A student has to show full mastery of 75% of the standards in each category in the student handbook to advance to the next grade. For kindergartners, this means three of the following four ELA standards must be mastered: naming upper and lowercase letters, produce letter sounds, use phonics to decode words and read high frequency or sight words.
They must also be able to prove mastery of three of the following four math standards: writing numbers 0–20, count and show numbers with at least 20 objects, fluently add and subtract within 5 and solve addition and subtraction word problems within 10 using objects, fingers or drawings.
First graders must also be able to use grade-level phonics to decode words, read at a first-grade level, apply strategies to comprehend grade-level text and/or read high frequency words. Math gets bumped up a grade level, too, as they are now expected to add and subtract within 10, use objects or drawings to add and subtract within 20, represent two-digit numbers using 10s and ones up to 100 and/or count, write and represent numbers up to 120.
Second graders must perform all first-grade ELA standards at second-grade level. They can use paper or similar aid to add or subtract within 100, but they must be able to work out addition and subtraction problems within 20 in their heads. They must be able to recognize three-digit numbers up to 1,000 and add or subtract 10 or 100 to any given number between 0 and 1,000 without having to draw it out or count by ones.
Wall said the standards are based on the Alabama Common Core Standards. Lewis said the changes, like any changes made before, will be evaluated in the spring to ensure they are working efficiently and effectively.
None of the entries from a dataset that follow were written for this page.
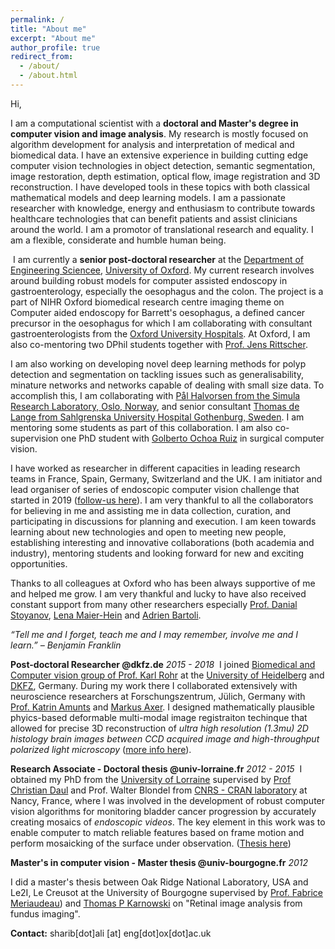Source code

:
 ```yaml
---
permalink: /
title: "About me"
excerpt: "About me"
author_profile: true
redirect_from: 
  - /about/
  - /about.html
---
```


Hi, 

I am a computational scientist with a **doctoral and Master's degree in computer vision and image analysis**. My research is mostly focused on algorithm development for analysis and interpretation of medical and biomedical data. I have an extensive experience in building cutting edge computer vision technologies in object detection, semantic segmentation, image restoration, depth estimation, optical flow, image registration and 3D reconstruction. I have developed tools in these topics with both classical mathematical models and deep learning models. I am a passionate researcher with knowledge, energy and enthusiasm to contribute towards healthcare technologies that can benefit patients and assist clinicians around the world. I am a promotor of translational research and equality. I am a flexible, considerate and humble human being.  

​
I am currently a **senior post-doctoral researcher** at the [Department of Engineering Sciencee](https://eng.ox.ac.uk), [University of Oxford](https://www.ox.ac.uk). My current research involves around building robust models for computer assisted endoscopy in gastroenterology, especially the oesophagus and the colon. The project is a part of NIHR Oxford biomedical research centre imaging theme on Computer aided endoscopy for Barrett's oesophagus, a defined cancer precursor in the oesophagus for which I am collaborating with consultant gastroenterologists from the [Oxford University Hospitals](https://www.ouh.nhs.uk). At Oxford, I am also co-mentoring two DPhil students together with [Prof. Jens Rittscher](https://www.ndm.ox.ac.uk/team/jens-rittscher). 

I am also working on developing novel deep learning methods for polyp detection and segmentation on tackling issues such as generalisability, minature networks and networks capable of dealing with small size data. To accomplish this, I am collaborating with [Pål Halvorsen from the Simula Research Laboratory, Oslo, Norway](https://www.simula.no/people/paalh), and senior consultant [Thomas de Lange from Sahlgrenska University Hospital Gothenburg, Sweden](http://www.sahlgrenskaic.com/medical-care/sahlgrenska-university-hospital/). I am mentoring some students as part of this collaboration. I am also co-supervision one PhD student with [Golberto Ochoa Ruiz](https://gda.itesm.mx/faculty/en/professors/gilberto-ochoa-ruiz) in surgical computer vision.

I have worked as researcher in different capacities in leading research teams in France, Spain, Germany, Switzerland and the UK. I am initiator and lead organiser of series of endoscopic computer vision challenge that started in 2019 ([follow-us here](https://twitter.com/cv_endo)). I am very thankful to all the collaborators for believing in me and assisting me in data collection, curation, and participating in discussions for planning and execution. I am keen towards learning about new technologies and open to meeting new people, establishing interesting and innovative collaborations (both academia and industry), mentoring students and looking forward for new and exciting opportunities. 

Thanks to all colleagues at Oxford who has been always supportive of me and helped me grow. I am very thankful and lucky to have also received constant support from many other researchers especially [Prof. Danial Stoyanov](https://www.ucl.ac.uk/surgical-robot-vision/people/danail-stoyanov), [Lena Maier-Hein](https://www.dkfz.de/en/cami/team/people/Lena_Maier-Hein.html) and [Adrien Bartoli](http://igt.ip.uca.fr/~ab/).

 *“Tell me and I forget, teach me and I may remember, involve me and I learn.” – Benjamin Franklin*

**Post-doctoral Researcher @dkfz.de**
*2015 - 2018*
​
I joined [Biomedical and Computer vision group of Prof. Karl Rohr](http://www.bioquant.uni-heidelberg.de/index.php?id=322) at the [University of Heidelberg](https://www.uni-heidelberg.de/en) and [DKFZ](https://www.dkfz.de/en/index.html), Germany. During my work there I collaborated extensively with neuroscience researchers at Forschungszentrum, Jülich, Germany with [Prof. Katrin Amunts](https://www.fz-juelich.de/SharedDocs/Personen/INM/INM-1/EN/Amunts_Katrin.html) and [Markus Axer](https://www.fz-juelich.de/SharedDocs/Personen/INM/INM-1/EN/Axer_Markus.html?nn=534704). I designed mathematically plausible phyics-based deformable multi-modal image registraiton techinque that allowed for precise 3D reconstruction of *ultra high resolution (1.3mu) 2D histology brain images between CCD acquired image and high-throughput polarized light microscopy* ([more info here](https://www.sciencedirect.com/science/article/pii/S1053811918305913)).

**Research Associate - Doctoral thesis @univ-lorraine.fr**
*2012 - 2015*
​
I obtained my PhD from the [University of Lorraine](https://welcome.univ-lorraine.fr/en/) supervised by [Prof Christian Daul](http://w3.cran.univ-lorraine.fr/christian.daul/?q=content/curriculum-vitae) and Prof. Walter Blondel from [CNRS - CRAN laboratory](http://www.cran.univ-lorraine.fr) at Nancy, France, where I was involved in the development of robust computer vision algorithms for monitoring bladder cancer progression by accurately creating mosaics of *endoscopic videos*. The key element in this work was to enable computer to match reliable features based on frame motion and perform mosaicking of the surface under observation. ([Thesis here](https://tel.archives-ouvertes.fr/tel-01265099/))

**Master's in computer vision - Master thesis @univ-bourgogne.fr**
*2012*

I did a master's thesis between Oak Ridge National Laboratory, USA and Le2I, Le Creusot at the University of Bourgogne supervised by [Prof. Fabrice Meriaudeau](https://www.researchgate.net/profile/Fabrice-Meriaudeau)) and [Thomas P Karnowski](https://www.ornl.gov/staff-profile/thomas-p-karnowski) on "Retinal image analysis from fundus imaging". 

<!-- 
This is the front page of a website that is powered by the [academicpages template](https://github.com/academicpages/academicpages.github.io) and hosted on GitHub pages. [GitHub pages](https://pages.github.com) is a free service in which websites are built and hosted from code and data stored in a GitHub repository, automatically updating when a new commit is made to the respository. This template was forked from the [Minimal Mistakes Jekyll Theme](https://mmistakes.github.io/minimal-mistakes/) created by Michael Rose, and then extended to support the kinds of content that academics have: publications, talks, teaching, a portfolio, blog posts, and a dynamically-generated CV. You can fork [this repository](https://github.com/academicpages/academicpages.github.io) right now, modify the configuration and markdown files, add your own PDFs and other content, and have your own site for free, with no ads! An older version of this template powers my own personal website at [stuartgeiger.com](http://stuartgeiger.com), which uses [this Github repository](https://github.com/staeiou/staeiou.github.io).

About me
======
Like many other Jekyll-based GitHub Pages templates, academicpages makes you separate the website's content from its form. The content & metadata of your website are in structured markdown files, while various other files constitute the theme, specifying how to transform that content & metadata into HTML pages. You keep these various markdown (.md), YAML (.yml), HTML, and CSS files in a public GitHub repository. Each time you commit and push an update to the repository, the [GitHub pages](https://pages.github.com/) service creates static HTML pages based on these files, which are hosted on GitHub's servers free of charge.

Many of the features of dynamic content management systems (like Wordpress) can be achieved in this fashion, using a fraction of the computational resources and with far less vulnerability to hacking and DDoSing. You can also modify the theme to your heart's content without touching the content of your site. If you get to a point where you've broken something in Jekyll/HTML/CSS beyond repair, your markdown files describing your talks, publications, etc. are safe. You can rollback the changes or even delete the repository and start over -- just be sure to save the markdown files! Finally, you can also write scripts that process the structured data on the site, such as [this one](https://github.com/academicpages/academicpages.github.io/blob/master/talkmap.ipynb) that analyzes metadata in pages about talks to display [a map of every location you've given a talk](https://academicpages.github.io/talkmap.html).

Getting started
======
1. Register a GitHub account if you don't have one and confirm your e-mail (required!)
1. Fork [this repository](https://github.com/academicpages/academicpages.github.io) by clicking the "fork" button in the top right. 
1. Go to the repository's settings (rightmost item in the tabs that start with "Code", should be below "Unwatch"). Rename the repository "[your GitHub username].github.io", which will also be your website's URL.
1. Set site-wide configuration and create content & metadata (see below -- also see [this set of diffs](http://archive.is/3TPas) showing what files were changed to set up [an example site](https://getorg-testacct.github.io) for a user with the username "getorg-testacct")
1. Upload any files (like PDFs, .zip files, etc.) to the files/ directory. They will appear at https://[your GitHub username].github.io/files/example.pdf.  
1. Check status by going to the repository settings, in the "GitHub pages" section

Site-wide configuration
------
The main configuration file for the site is in the base directory in [_config.yml](https://github.com/academicpages/academicpages.github.io/blob/master/_config.yml), which defines the content in the sidebars and other site-wide features. You will need to replace the default variables with ones about yourself and your site's github repository. The configuration file for the top menu is in [_data/navigation.yml](https://github.com/academicpages/academicpages.github.io/blob/master/_data/navigation.yml). For example, if you don't have a portfolio or blog posts, you can remove those items from that navigation.yml file to remove them from the header. 

Create content & metadata
------
For site content, there is one markdown file for each type of content, which are stored in directories like _publications, _talks, _posts, _teaching, or _pages. For example, each talk is a markdown file in the [_talks directory](https://github.com/academicpages/academicpages.github.io/tree/master/_talks). At the top of each markdown file is structured data in YAML about the talk, which the theme will parse to do lots of cool stuff. The same structured data about a talk is used to generate the list of talks on the [Talks page](https://academicpages.github.io/talks), each [individual page](https://academicpages.github.io/talks/2012-03-01-talk-1) for specific talks, the talks section for the [CV page](https://academicpages.github.io/cv), and the [map of places you've given a talk](https://academicpages.github.io/talkmap.html) (if you run this [python file](https://github.com/academicpages/academicpages.github.io/blob/master/talkmap.py) or [Jupyter notebook](https://github.com/academicpages/academicpages.github.io/blob/master/talkmap.ipynb), which creates the HTML for the map based on the contents of the _talks directory).

**Markdown generator**

I have also created [a set of Jupyter notebooks](https://github.com/academicpages/academicpages.github.io/tree/master/markdown_generator
) that converts a CSV containing structured data about talks or presentations into individual markdown files that will be properly formatted for the academicpages template. The sample CSVs in that directory are the ones I used to create my own personal website at stuartgeiger.com. My usual workflow is that I keep a spreadsheet of my publications and talks, then run the code in these notebooks to generate the markdown files, then commit and push them to the GitHub repository.

How to edit your site's GitHub repository
------
Many people use a git client to create files on their local computer and then push them to GitHub's servers. If you are not familiar with git, you can directly edit these configuration and markdown files directly in the github.com interface. Navigate to a file (like [this one](https://github.com/academicpages/academicpages.github.io/blob/master/_talks/2012-03-01-talk-1.md) and click the pencil icon in the top right of the content preview (to the right of the "Raw | Blame | History" buttons). You can delete a file by clicking the trashcan icon to the right of the pencil icon. You can also create new files or upload files by navigating to a directory and clicking the "Create new file" or "Upload files" buttons. 

Example: editing a markdown file for a talk
![Editing a markdown file for a talk](/images/editing-talk.png) -->

**Contact:** sharib[dot]ali [at] eng[dot]ox[dot]ac.uk 

<!-- For more info
------
More info about configuring academicpages can be found in [the guide](https://academicpages.github.io/markdown/). The [guides for the Minimal Mistakes theme](https://mmistakes.github.io/minimal-mistakes/docs/configuration/) (which this theme was forked from) might also be helpful. -->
Other changes to the student handbook for the 2019–2020 school year include the following:
• A new vision statement that reads, "In partnership with families and the community, we will create a world-class school district focused on empowering ALL students for life and work in the 21st Century";
• A new mission statement that reads, "High expectations and high achievement for ALL";
• Students who accumulate 18 or more absences in a year will not be allowed to participate in non-academic school activities, such as prom, in-school games, dances and field days. Exceptions may be made for chronic illness or extended hospital stays;
• Students who accumulate five or more absences per semester will no be allowed to participate in field trips. Exceptions may be made for chronic illness or extended hospital stays;
• Half-day dismissal times are listed as 11:10 a.m. for elementary students and 11:30 a.m. for high school students;
• New section regarding the prekindergarten admission process;
• New section regarding requirements and requests for E-Learning Days;
• Maximum final grade for a credit recovery course is now 60 out of 100, down from 70;
• New guidelines regarding medications and body fluid procedures;
• In the case of an emergency at Browns Ferry Nuclear Plant, faculty and staff at Blue Springs Elementary, Clements High and Tanner High will be transported with students to Ardmore High;
• In the case of an emergency at Browns Ferry Nuclear Plant, Sugar Creek Elementary students who live in the Elk Estates, Lakeside Estates, Lentzville or Temperance Oak communities will remain at the school until parents can pick them up;
• In the case of an emergency at Browns Ferry Nuclear Plant, West Limestone High students who live in the O'Neal community will remain at the school until parents can pick them up;
• Students who receive out-of-school suspension once or in-school suspension more than three times will not be allowed to participate in class or school field trips during that semester;
• Guidelines regarding the Jamari Terrell Williams Student Bullying Prevention Act Policy, including relevant definitions, description of expected student behavior, consequences for violations, process for reporting and investigation, complaint resolution and information related to suicide prevention; and
• Changes to student dress code, related to the wearing of leggings, jeggings and yoga pants at school.